What is melatonin?
Melatonin is a hormone that’s produced in the brain. Your body produces more melatonin when it’s dark and less when it’s light.
Melatonin maintains your circadian rhythm, which is your internal 24-hour clock. Your circadian rhythm helps to control when you fall asleep, how long you sleep and when you wake up.
Who is melatonin for?
Melatonin is used to help people who have trouble sleeping – for example, because of jet lag or shift work. It can also be used to help with sleep problems in children, including autistic children.
What is melatonin used for?
Melatonin is used to help autistic children who have sleep problems fall asleep quicker, sleep for longer and wake up fewer times in the night. It might also help to improve daytime behaviour in some autistic children.
Where does melatonin therapy come from?
Melatonin therapy comes from research that started in the 1990s. This research showed that some autistic people have reduced melatonin levels. Researchers looked at whether melatonin supplements would help with sleep difficulties for autistic people.
What is the idea behind melatonin therapy for autistic children?
Many autistic children have sleep problems, particularly problems with falling asleep and not sleeping for long at night. Some autistic children have low levels of melatonin.
The idea is that melatonin supplements will raise melatonin levels and help with sleep. Melatonin is also a soporific. This means that it makes the person taking it feel more sleepy.
What does melatonin therapy involve?
You can take melatonin as a pill or in forms that you put under your tongue or in your cheek. You take it daily just before bedtime. It usually takes about 30 minutes to work.

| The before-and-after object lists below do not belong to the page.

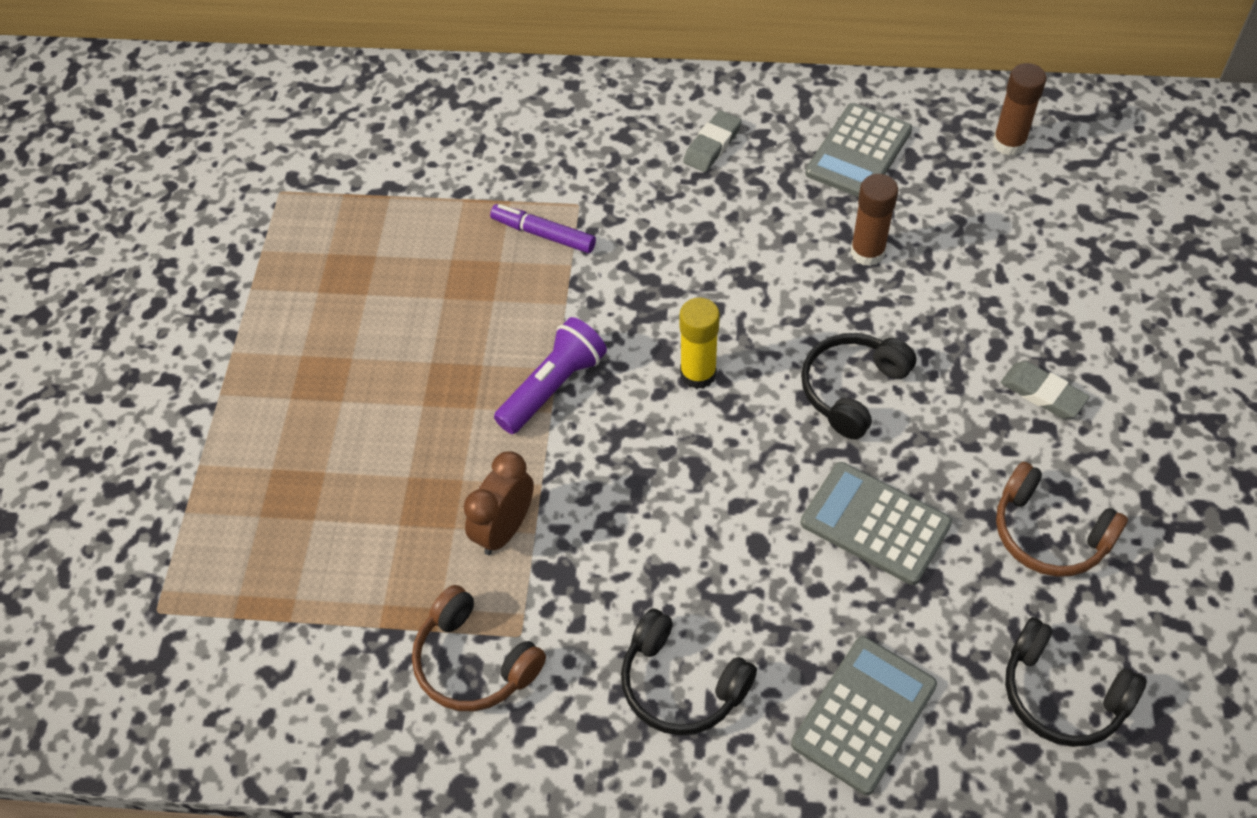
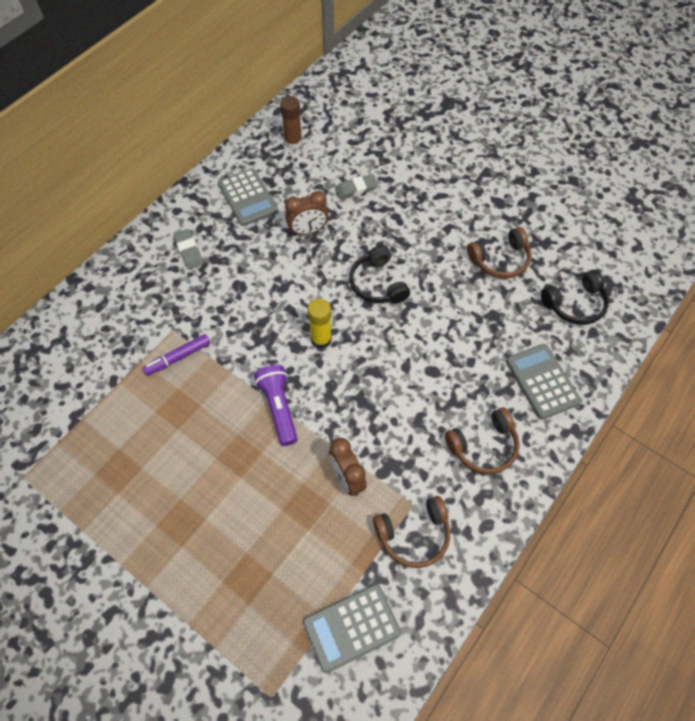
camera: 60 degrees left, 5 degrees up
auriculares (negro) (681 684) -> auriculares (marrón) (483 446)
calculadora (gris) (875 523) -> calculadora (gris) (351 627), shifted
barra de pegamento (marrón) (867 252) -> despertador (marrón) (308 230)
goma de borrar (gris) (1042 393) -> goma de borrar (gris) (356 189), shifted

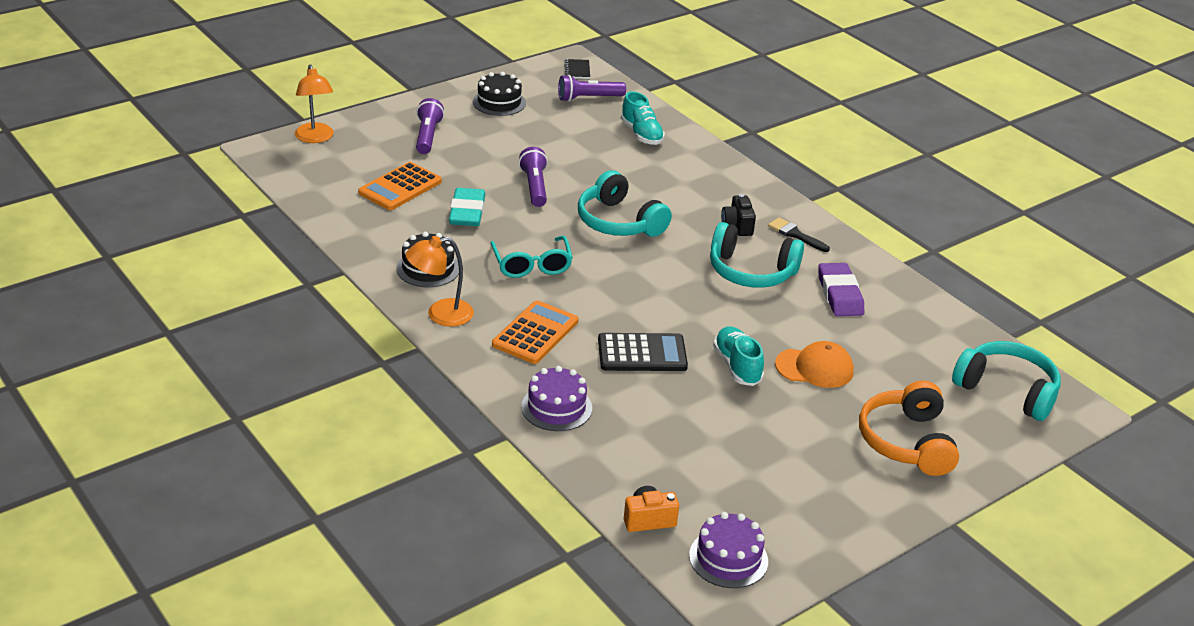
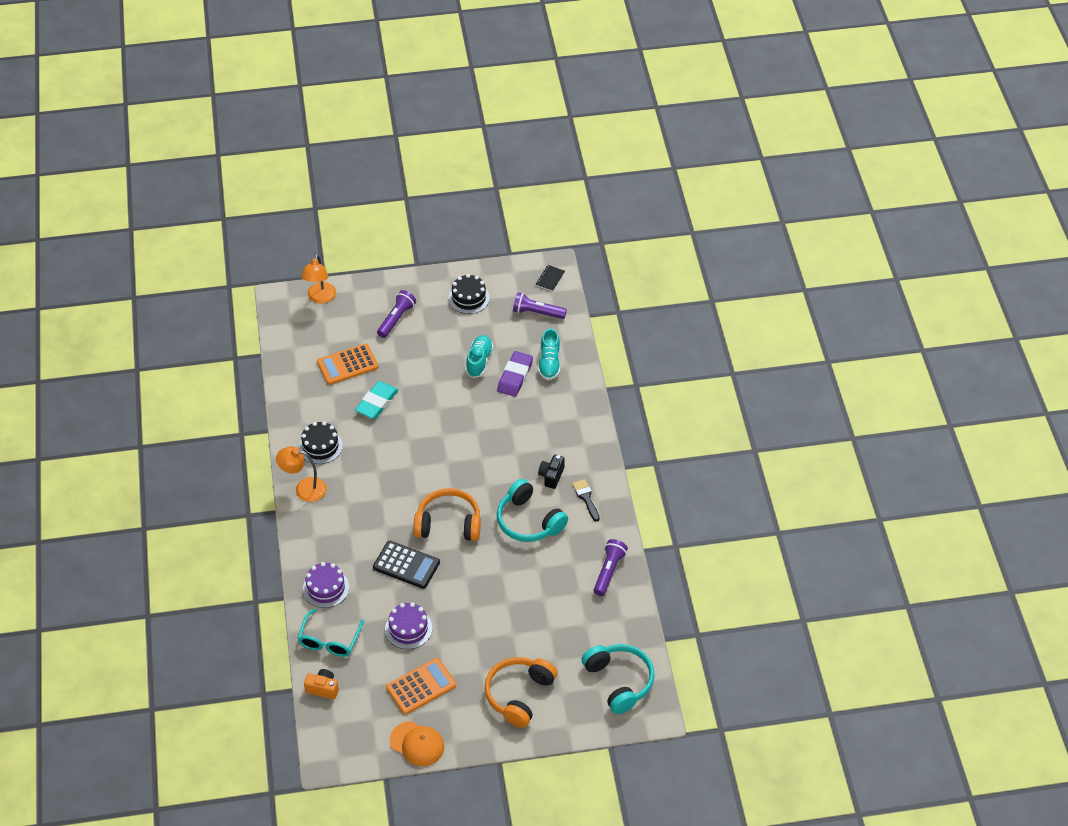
camera: 30 degrees right, 15 degrees up
gafas (turquesa) (531 265) -> gafas (turquesa) (329 640), shifted
calculadora (naranja) (535 333) -> calculadora (naranja) (421 686), shifted
lámpara de mano (morado) (534 187) -> lámpara de mano (morado) (609 571), shifted
auriculares (turquesa) (619 222) -> none
tarta (morado) (728 558) -> tarta (morado) (408 628), shifted
zapato (turquesa) (737 366) -> zapato (turquesa) (479 361), shifted
gorra (naranja) (814 368) -> gorra (naranja) (417 744), shifted
goma de borrar (morado) (840 294) -> goma de borrar (morado) (515 376), shifted
none -> auriculares (naranja) (448 524)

Does melatonin help autistic children?
- Melatonin supplements help some autistic children fall asleep faster.
- Prolonged-release melatonin can help children sleep for longer and/or wake up fewer times in the night.
- Melatonin in certain forms is safe and helpful in the long term.
Melatonin might help to improve daytime behaviour in some autistic children. It’s likely that daytime behaviour improves because children are sleeping better at night.
High-quality research shows that families have improved quality of life when children sleep better.
Melatonin can have some side effects including nausea and headaches.
Further research is needed to look at the long-term effects and the benefits and risks of different types of melatonin. Research is also needed to work out whether autistic children’s sleep problems are caused by low melatonin levels.
Who practises this method?
If you’re interested in melatonin for your child, see your GP or paediatrician. These health professionals can prescribe the right dose and give you information about melatonin and any possible side effects or interactions with other medicines. They’ll also monitor your child while they’re taking melatonin.
It’s also a good idea to have a sleep assessment first to identify your child’s specific sleep problem and make sure the dose and timing of melatonin is adjusted for it.
Where can you find a practitioner?
It’s best to speak to your GP or your child’s paediatrician about melatonin.
Parent education, training, support and involvement
You need to ensure your child takes the medicine on a daily basis and at the specified time before bed. You also need to monitor its effects.
The cost depends on the melatonin brand and dosage.
Therapies and supports for autistic children range from behaviour therapies and developmental approaches to medicines and alternative therapies. When you understand the main types of therapies and supports for autistic children, it’ll be easier to work out the approach that will best suit your child.